I don't know what I'll do. I have this horrible, dark
secret that I am too ashamed to share with any of my loved
ones.
I can't get over my ex boyfriend. No, we aren't talking
about JaC, or CoG, or DeB, not ToF, or MaD, not ShW, not
even MiS. I'm talking about DaD. D. The guy I was with for
almost 3 years and broke up with a year and a half ago.

D was my world. My best friend in the entire world. My
life. My laughter. My love. He was everything to me.

I keep dating all of these losers, each time wishing that
they'll turn out to be The One. I can't get past the
feeling that I've already loved and lost The Only One For
Me. I had him, we had eachother.

Each time those guys I've been with dissapoint me, each
time it ends up with me feeling like such a failure. But
each time I get past it, with ease. Like a breeze. I think
that there is something inside me that tells me no one will
ever compare to D. It's terrible.

Every day I think about calling him, at least once a day I
do. I fall asleep reminiscing about us holding eachither in
that very bed I sleep alone in each night.

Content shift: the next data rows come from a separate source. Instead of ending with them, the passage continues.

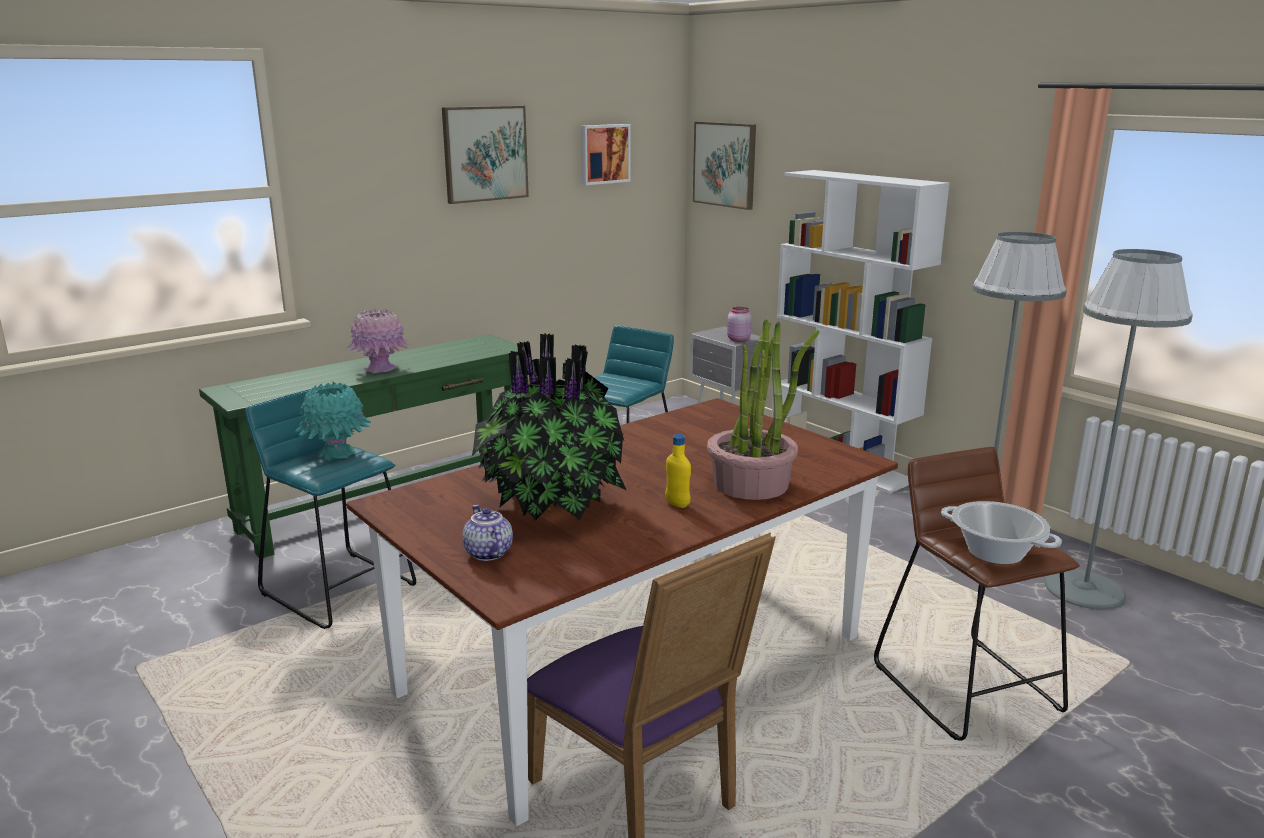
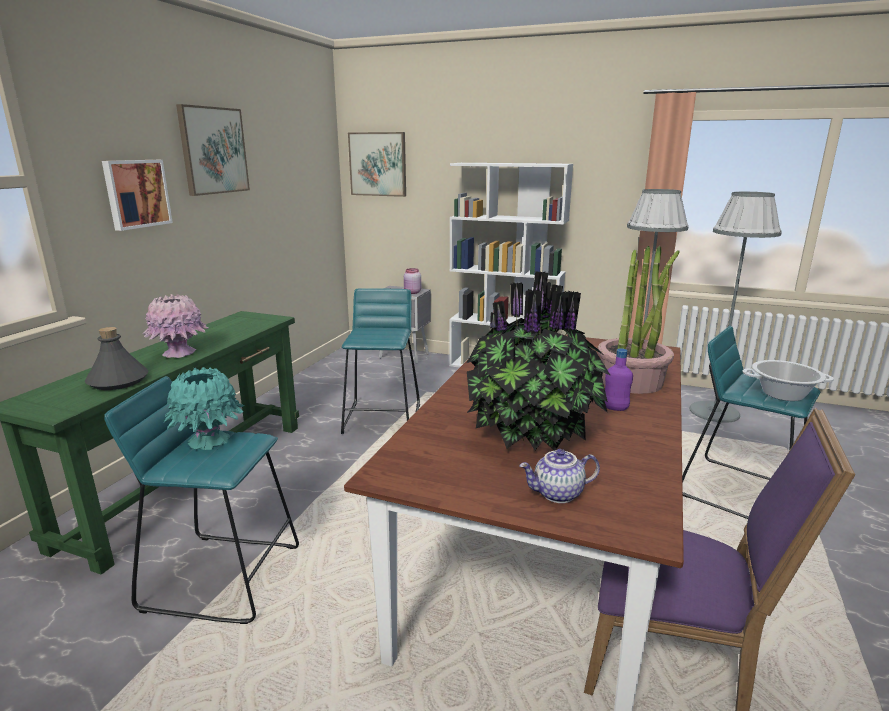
camera: 30 degrees left, 0 degrees up
teapot [463,505,513,561] -> teapot turned 45 degrees counterclockwise [519,449,600,503]
picture [581,124,631,185] -> picture moved to [102,160,173,231]
yellow bottle [665,434,691,508] -> purple bottle [605,348,633,411]
brown stool [874,447,1080,741] -> turquoise stool [682,326,821,519]
none -> grey bottle [85,327,149,390]

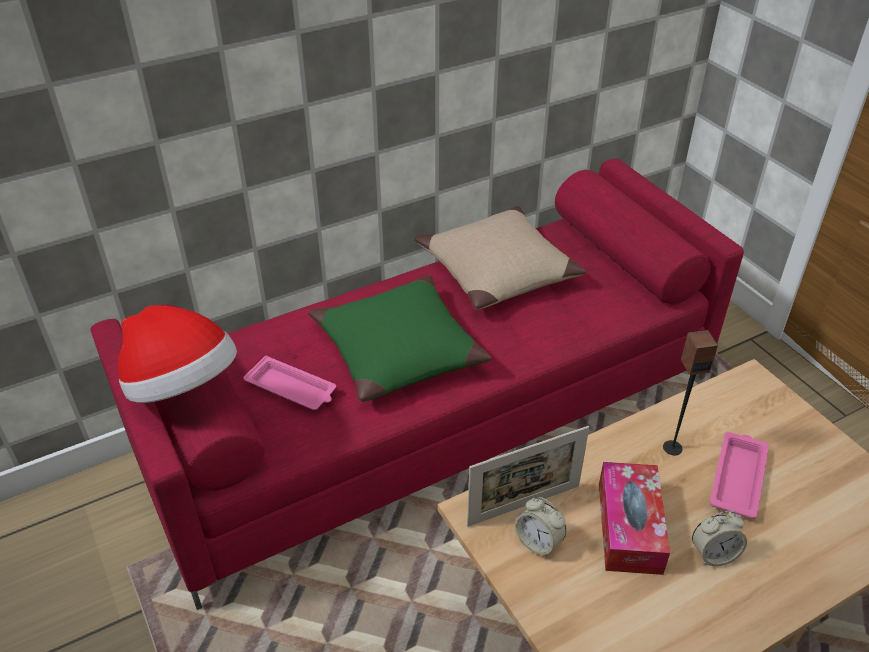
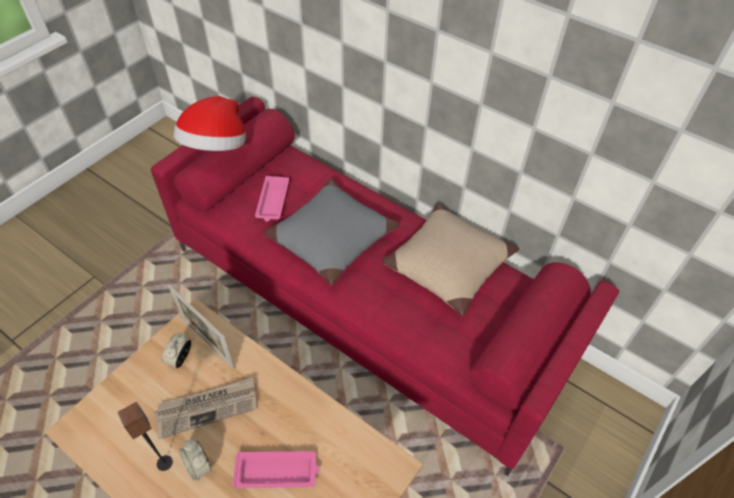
camera: 65 degrees right, 10 degrees up
green pillow [308,275,492,402] -> grey pillow [264,179,400,286]
tissue box [599,462,670,575] -> newspaper [154,378,257,439]
speaker [663,330,718,455] -> speaker moved to [117,402,173,471]

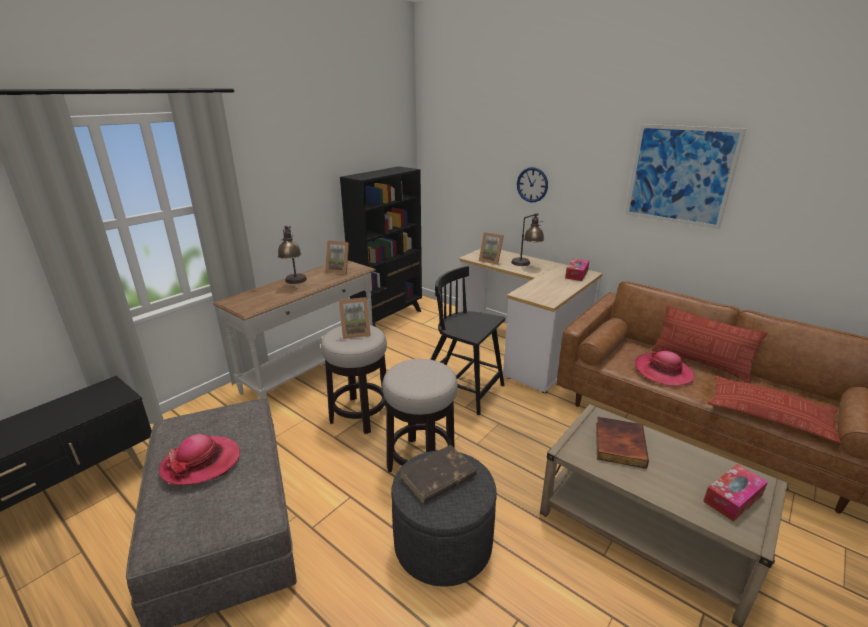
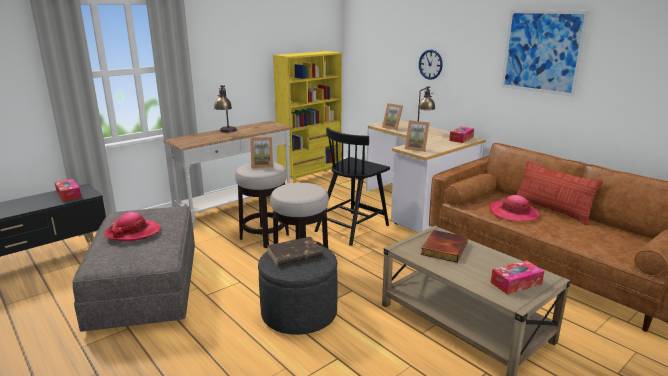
camera: 10 degrees right, 5 degrees down
picture frame [325,240,349,274] -> picture frame moved to [405,120,430,152]
black bookcase [340,166,422,327] -> yellow bookcase [273,51,342,183]
black chair [430,266,505,415] -> black chair turned 90 degrees counterclockwise [315,127,390,246]
pillow [708,376,842,444] -> none
none -> tissue box [55,179,82,202]

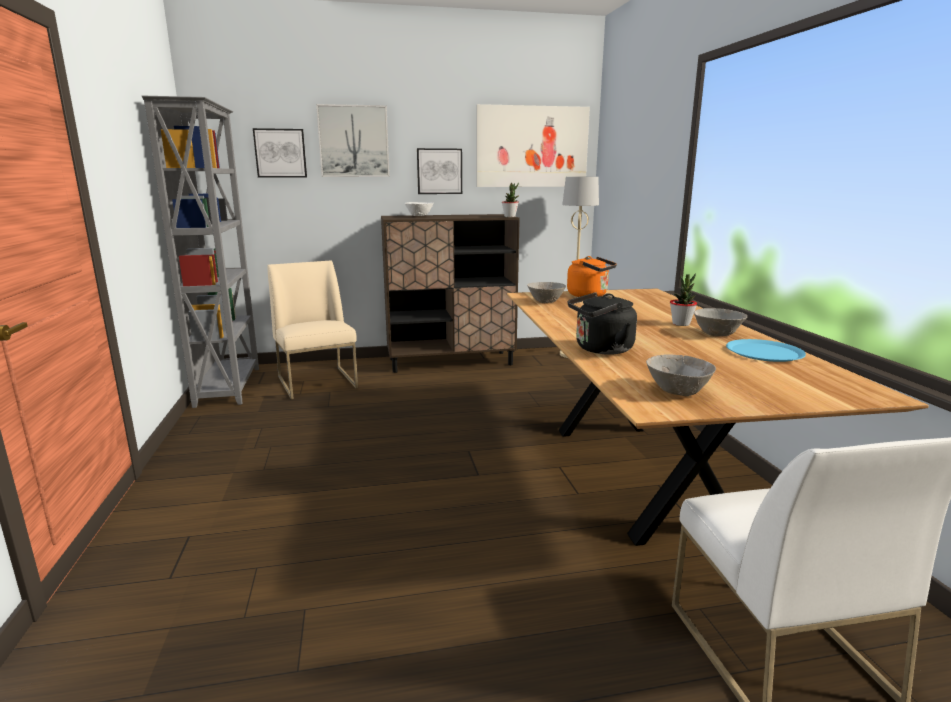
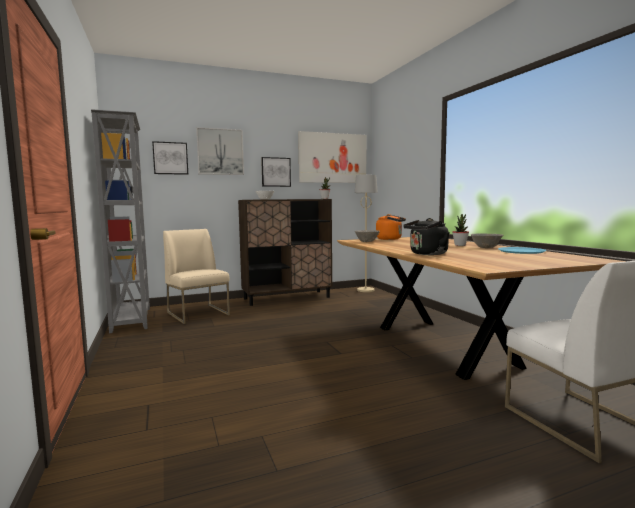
camera: 10 degrees left, 10 degrees down
grey bowl [646,354,716,396] -> none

I wish he hadn't kissed me. Hadn't told me that he still
had my pictures by his bed. I'm evil. I bask in the glory
of him treating KrW, a friend of mine he dated months after
we broke up, so badly. I fantasize about the way he must
treat his current girlfriend, someone he swore he could't
say he loved to because it was nothing like the way things
were with us. Why did he tell me that???? Just to torture
me?? Or was it true. If so, why is he still with her
(because as far as I know, he is)

I keep imagining myself calling him up, on Christmas or
something, just to see how he is these days. In my
imagination, he'll tell me how much he misses me & we'll
meet somewhere for coffee, like old times....and end up
back together.....happy, forever. It's depressing, because
I'll never have the courage and besides, I'm not going to
be a "homewrecker". I feel weird enough knowing that he
kissed me & let me fall asleep in his arms........seeing as
he had a girlfriend at the time.

But GAWD it felt so good that night, I've never ever felt
this way about any one. Ever. And I don't know if I'll
ever feel this way about anyone else again!!!!
How depressing!

I see it this way...either I'm a sick puppy and I need
professional help because I can't rid myself of these
feelings, or maybe I'm right. Isn't it true that you JUST
KNOW when you've met The One?? I can't tell you how many
people I've heared say this.

Oh, what to do......geez......I love that boy.